=== Excerpted records ===
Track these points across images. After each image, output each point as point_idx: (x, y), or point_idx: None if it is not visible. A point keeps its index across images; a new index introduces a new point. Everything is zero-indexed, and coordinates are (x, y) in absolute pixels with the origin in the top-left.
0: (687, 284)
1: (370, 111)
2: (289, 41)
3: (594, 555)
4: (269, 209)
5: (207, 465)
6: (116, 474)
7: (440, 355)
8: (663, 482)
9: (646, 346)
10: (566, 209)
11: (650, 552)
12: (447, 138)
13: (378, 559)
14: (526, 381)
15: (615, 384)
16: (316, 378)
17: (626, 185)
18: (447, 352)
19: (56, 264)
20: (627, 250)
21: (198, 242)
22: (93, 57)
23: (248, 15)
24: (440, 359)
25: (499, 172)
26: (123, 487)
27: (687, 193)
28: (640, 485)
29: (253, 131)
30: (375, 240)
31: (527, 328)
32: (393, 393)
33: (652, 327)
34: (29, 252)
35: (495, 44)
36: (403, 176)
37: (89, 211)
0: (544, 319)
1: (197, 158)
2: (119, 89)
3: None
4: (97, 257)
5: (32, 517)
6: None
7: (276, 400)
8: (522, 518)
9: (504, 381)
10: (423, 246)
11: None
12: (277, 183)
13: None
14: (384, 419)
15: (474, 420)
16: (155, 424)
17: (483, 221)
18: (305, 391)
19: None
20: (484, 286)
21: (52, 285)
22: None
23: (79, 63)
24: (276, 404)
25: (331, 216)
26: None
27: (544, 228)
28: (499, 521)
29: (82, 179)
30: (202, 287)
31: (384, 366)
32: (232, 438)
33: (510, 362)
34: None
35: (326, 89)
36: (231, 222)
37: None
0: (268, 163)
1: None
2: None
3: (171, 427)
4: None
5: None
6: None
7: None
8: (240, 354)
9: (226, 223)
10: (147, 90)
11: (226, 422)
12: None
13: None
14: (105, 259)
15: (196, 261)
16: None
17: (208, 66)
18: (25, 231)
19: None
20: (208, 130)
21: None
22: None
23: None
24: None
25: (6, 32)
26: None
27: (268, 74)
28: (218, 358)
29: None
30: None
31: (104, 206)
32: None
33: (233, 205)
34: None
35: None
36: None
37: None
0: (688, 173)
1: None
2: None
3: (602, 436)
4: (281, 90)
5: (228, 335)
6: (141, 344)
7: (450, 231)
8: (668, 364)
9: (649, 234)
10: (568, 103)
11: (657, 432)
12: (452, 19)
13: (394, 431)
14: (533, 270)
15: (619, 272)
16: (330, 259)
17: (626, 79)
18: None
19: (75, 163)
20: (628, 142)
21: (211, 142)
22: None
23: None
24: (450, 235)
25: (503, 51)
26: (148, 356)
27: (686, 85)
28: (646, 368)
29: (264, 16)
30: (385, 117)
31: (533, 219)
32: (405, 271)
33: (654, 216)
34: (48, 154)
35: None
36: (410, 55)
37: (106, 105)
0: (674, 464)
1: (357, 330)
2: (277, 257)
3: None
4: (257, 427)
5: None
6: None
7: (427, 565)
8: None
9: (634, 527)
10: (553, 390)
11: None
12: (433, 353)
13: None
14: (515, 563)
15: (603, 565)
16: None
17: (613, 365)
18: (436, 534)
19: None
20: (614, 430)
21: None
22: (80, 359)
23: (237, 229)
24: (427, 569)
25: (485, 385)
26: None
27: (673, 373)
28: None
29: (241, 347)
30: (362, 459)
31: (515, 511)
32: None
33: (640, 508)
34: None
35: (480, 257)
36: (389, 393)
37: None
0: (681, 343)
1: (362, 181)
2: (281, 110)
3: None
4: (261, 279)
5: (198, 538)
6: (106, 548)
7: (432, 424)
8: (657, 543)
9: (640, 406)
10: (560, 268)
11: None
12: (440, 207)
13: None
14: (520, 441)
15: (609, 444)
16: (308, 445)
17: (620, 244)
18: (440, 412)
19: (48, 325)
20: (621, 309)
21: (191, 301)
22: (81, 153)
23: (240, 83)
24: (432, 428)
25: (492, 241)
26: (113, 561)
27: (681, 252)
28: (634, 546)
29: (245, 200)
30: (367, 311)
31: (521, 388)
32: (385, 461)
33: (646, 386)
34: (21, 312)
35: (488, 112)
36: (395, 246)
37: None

=== What you have to do ===
Reproduce all of the material above, line for line, without altering any character.

=== The output ===
Track these points across images. After each image, output each point as point_idx: (x, y), or point_idx: None if it is not visible. A point keeps its index across images; a new index introduces a new point. Everything is zero-indexed, and coordinates are (x, y) in absolute pixels with the origin in the top-left.
0: (687, 284)
1: (370, 111)
2: (289, 41)
3: (594, 555)
4: (269, 209)
5: (207, 465)
6: (116, 474)
7: (440, 355)
8: (663, 482)
9: (646, 346)
10: (566, 209)
11: (650, 552)
12: (447, 138)
13: (378, 559)
14: (526, 381)
15: (615, 384)
16: (316, 378)
17: (626, 185)
18: (447, 352)
19: (56, 264)
20: (627, 250)
21: (198, 242)
22: (93, 57)
23: (248, 15)
24: (440, 359)
25: (499, 172)
26: (123, 487)
27: (687, 193)
28: (640, 485)
29: (253, 131)
30: (375, 240)
31: (527, 328)
32: (393, 393)
33: (652, 327)
34: (29, 252)
35: (495, 44)
36: (403, 176)
37: (89, 211)
0: (544, 319)
1: (197, 158)
2: (119, 89)
3: None
4: (97, 257)
5: (32, 517)
6: None
7: (276, 400)
8: (522, 518)
9: (504, 381)
10: (423, 246)
11: None
12: (277, 183)
13: None
14: (384, 419)
15: (474, 420)
16: (155, 424)
17: (483, 221)
18: (305, 391)
19: None
20: (484, 286)
21: (52, 285)
22: None
23: (79, 63)
24: (276, 404)
25: (331, 216)
26: None
27: (544, 228)
28: (499, 521)
29: (82, 179)
30: (202, 287)
31: (384, 366)
32: (232, 438)
33: (510, 362)
34: None
35: (326, 89)
36: (231, 222)
37: None
0: (268, 163)
1: None
2: None
3: (171, 427)
4: None
5: None
6: None
7: None
8: (240, 354)
9: (226, 223)
10: (147, 90)
11: (226, 422)
12: None
13: None
14: (105, 259)
15: (196, 261)
16: None
17: (208, 66)
18: (25, 231)
19: None
20: (208, 130)
21: None
22: None
23: None
24: None
25: (6, 32)
26: None
27: (268, 74)
28: (218, 358)
29: None
30: None
31: (104, 206)
32: None
33: (233, 205)
34: None
35: None
36: None
37: None
0: (688, 173)
1: None
2: None
3: (602, 436)
4: (281, 90)
5: (228, 335)
6: (141, 344)
7: (450, 231)
8: (668, 364)
9: (649, 234)
10: (568, 103)
11: (657, 432)
12: (452, 19)
13: (394, 431)
14: (533, 270)
15: (619, 272)
16: (330, 259)
17: (626, 79)
18: None
19: (75, 163)
20: (628, 142)
21: (211, 142)
22: None
23: None
24: (450, 235)
25: (503, 51)
26: (148, 356)
27: (686, 85)
28: (646, 368)
29: (264, 16)
30: (385, 117)
31: (533, 219)
32: (405, 271)
33: (654, 216)
34: (48, 154)
35: None
36: (410, 55)
37: (106, 105)
0: (674, 464)
1: (357, 330)
2: (277, 257)
3: None
4: (257, 427)
5: None
6: None
7: (427, 565)
8: None
9: (634, 527)
10: (553, 390)
11: None
12: (433, 353)
13: None
14: (515, 563)
15: (603, 565)
16: None
17: (613, 365)
18: (436, 534)
19: None
20: (614, 430)
21: None
22: (80, 359)
23: (237, 229)
24: (427, 569)
25: (485, 385)
26: None
27: (673, 373)
28: None
29: (241, 347)
30: (362, 459)
31: (515, 511)
32: None
33: (640, 508)
34: None
35: (480, 257)
36: (389, 393)
37: None
0: (681, 343)
1: (362, 181)
2: (281, 110)
3: None
4: (261, 279)
5: (198, 538)
6: (106, 548)
7: (432, 424)
8: (657, 543)
9: (640, 406)
10: (560, 268)
11: None
12: (440, 207)
13: None
14: (520, 441)
15: (609, 444)
16: (308, 445)
17: (620, 244)
18: (440, 412)
19: (48, 325)
20: (621, 309)
21: (191, 301)
22: (81, 153)
23: (240, 83)
24: (432, 428)
25: (492, 241)
26: (113, 561)
27: (681, 252)
28: (634, 546)
29: (245, 200)
30: (367, 311)
31: (521, 388)
32: (385, 461)
33: (646, 386)
34: (21, 312)
35: (488, 112)
36: (395, 246)
37: None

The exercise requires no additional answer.